You can generally apply for loans by contacting the provider you choose – either by calling through the phone, sending an application form through the post, applying online, or dropping in to their branch (if they have one) to apply in person.
For many loans you’ll need a good credit history to be accepted, but some providers also offer loans designed for people with poor or no credit. For example, you can get guarantor loans where someone else will commit to make your repayments if you can’t.
A soft-search or soft-application is a way of finding out where you stand in terms of getting a loan without leaving a mark on your credit report. It’s a useful way of finding a loan you’ll be eligible for without harming your chances of being accepted.
Missing repayments can mean you might be fined by your lender, and it could also end any low or zero interest incentives you have. It may even lead to a hike in the interest rate you’ll make future repayments at.

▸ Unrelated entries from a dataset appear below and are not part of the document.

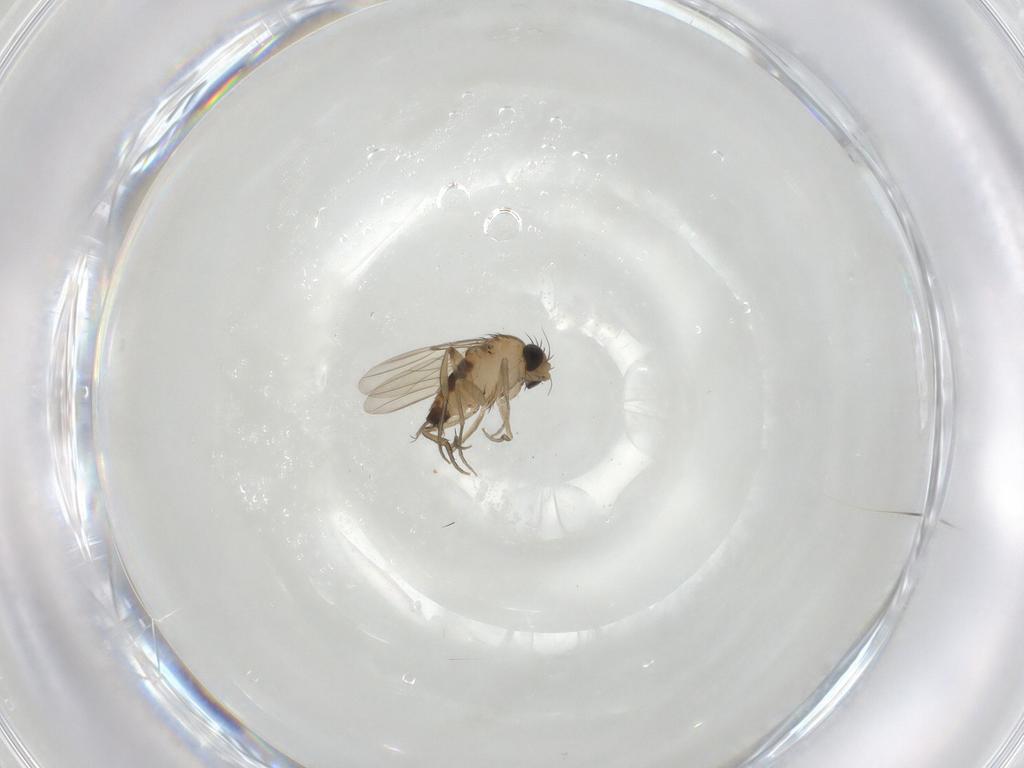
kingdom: Animalia
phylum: Arthropoda
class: Insecta
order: Diptera
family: Phoridae
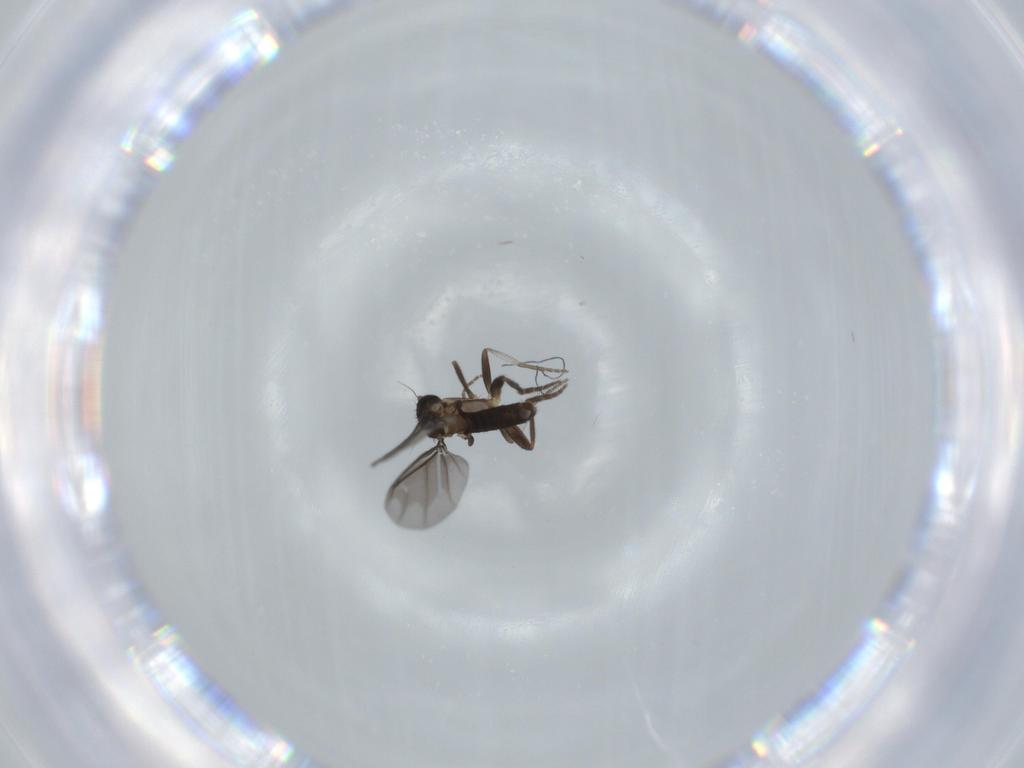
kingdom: Animalia
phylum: Arthropoda
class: Insecta
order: Diptera
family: Phoridae
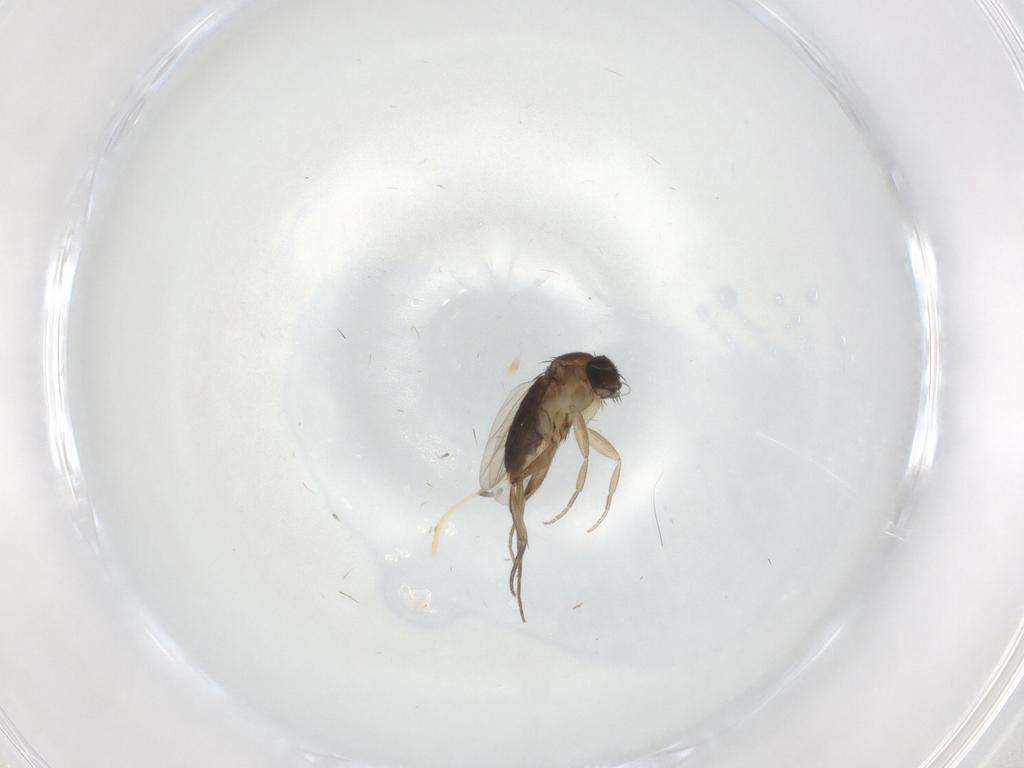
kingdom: Animalia
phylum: Arthropoda
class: Insecta
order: Diptera
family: Phoridae
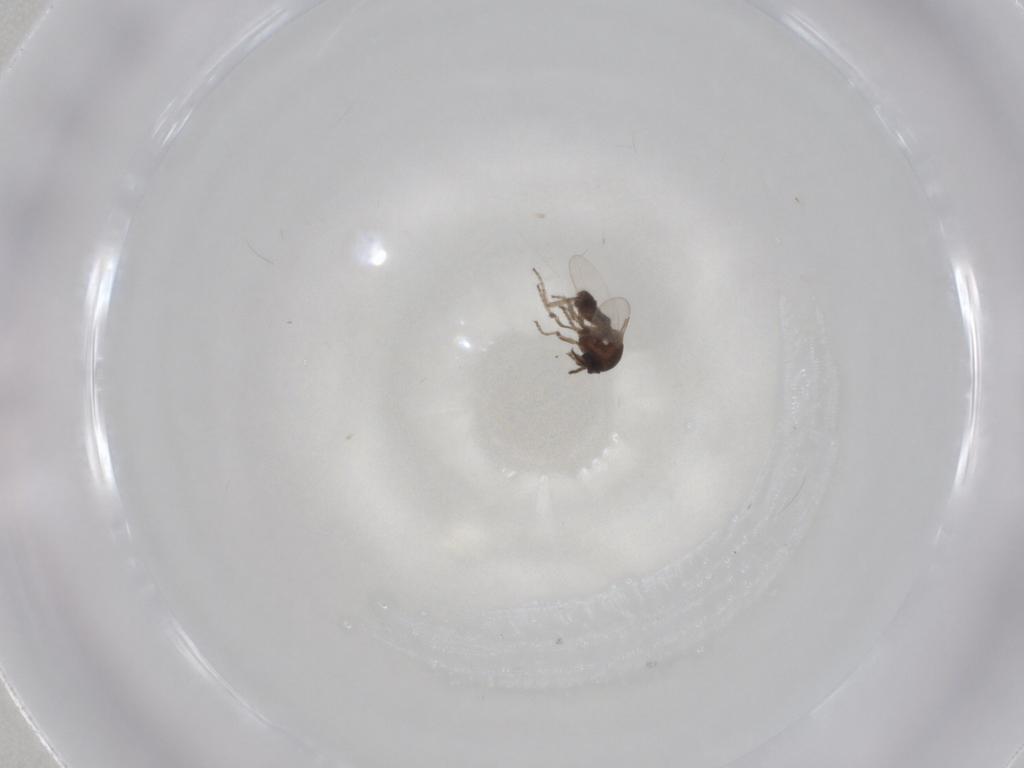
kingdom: Animalia
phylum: Arthropoda
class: Insecta
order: Diptera
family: Ceratopogonidae
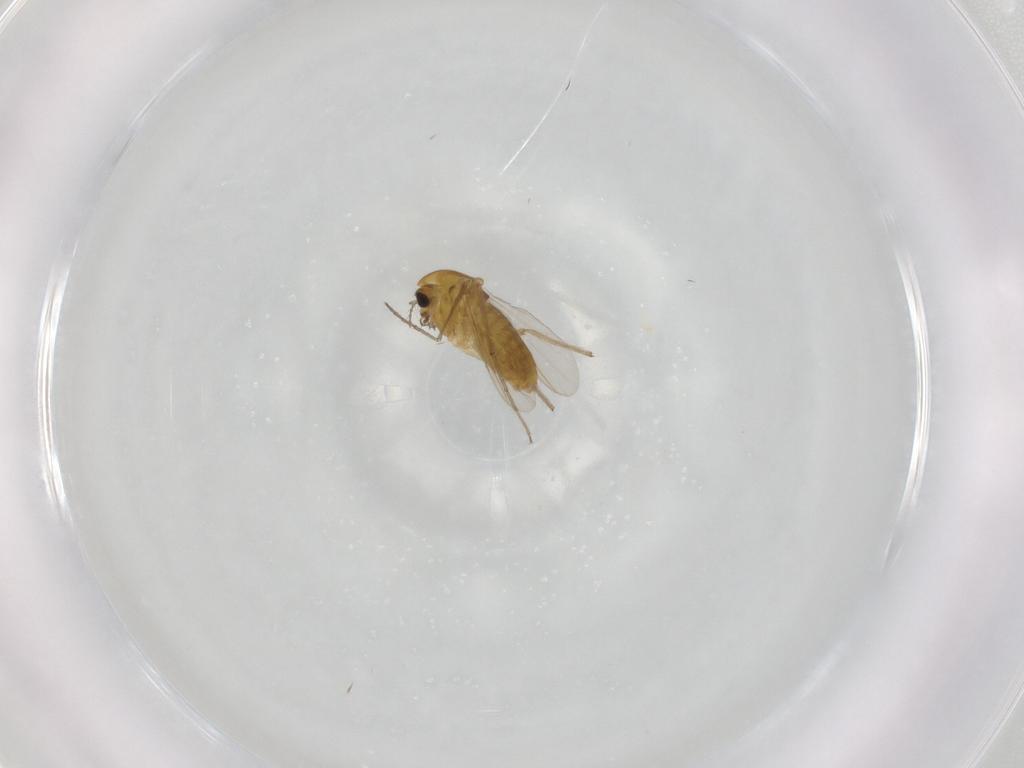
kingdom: Animalia
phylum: Arthropoda
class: Insecta
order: Diptera
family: Chironomidae
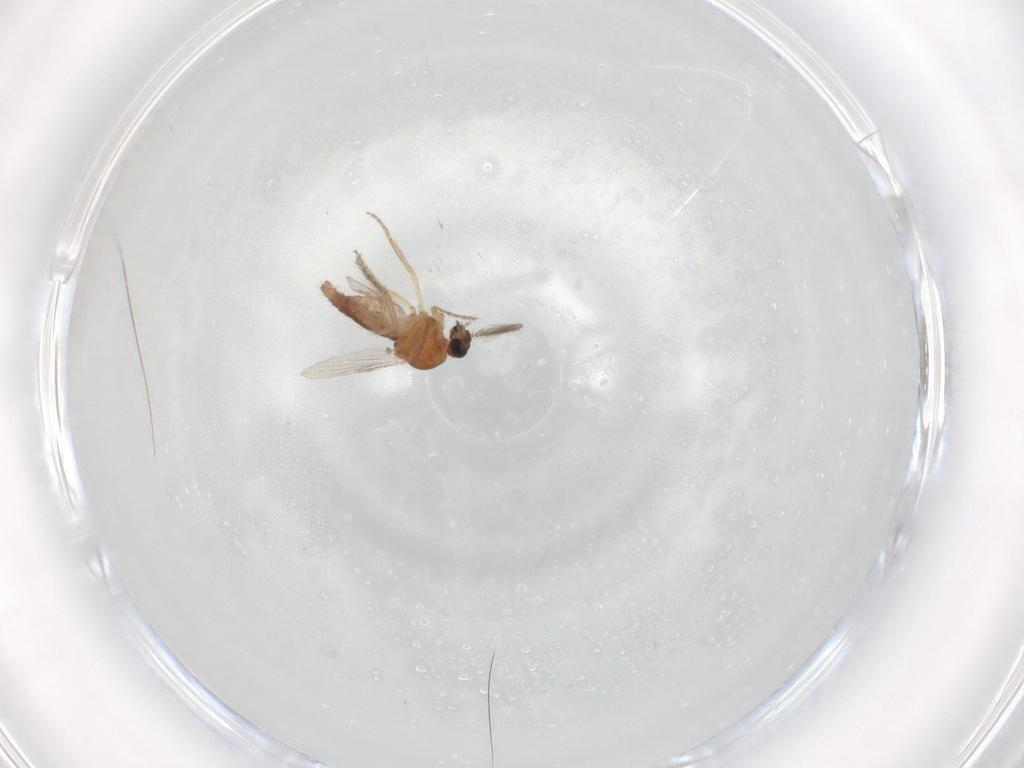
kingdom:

APR, or your Annual Percentage Rate, is the interest rate at which you pay back money you’ve borrowed. It takes into account the actual interest rate you pay, plus any other fees or charges involved in the deal, to give you a more complete picture of what you loan will cost.
When you see a rate advertised as the representative APR, this means the lender is required to offer this rate to at least 51% of applicants – however it doesn’t mean you’re guaranteed to receive this interest rate yourself.
Representative 16.5% APR
Maximum APR 99%
A repayment holiday is when you don’t have to make any loan repayments for a certain period of time that you’ve agreed with your lender. They’re generally good for when you’ve had a temporary change of circumstances, such as unemployment, maternity, or unexpected expenditures.
You’ll normally be able to pay off all or part of your loan early, though some lenders may have an early payment charge.
When the interest rate increases, this can make it more expensive to borrow. When it comes to the loan you’ve taken out, if you’re on a variable interest rate then your APR will reflect your lender’s rate.
So, in short, if interest rates rise and you’re on a variable interest rate with your loan, your APR may go up. However, if you’ve taken out a fixed rate loan then the APR won’t rise when interest rates do.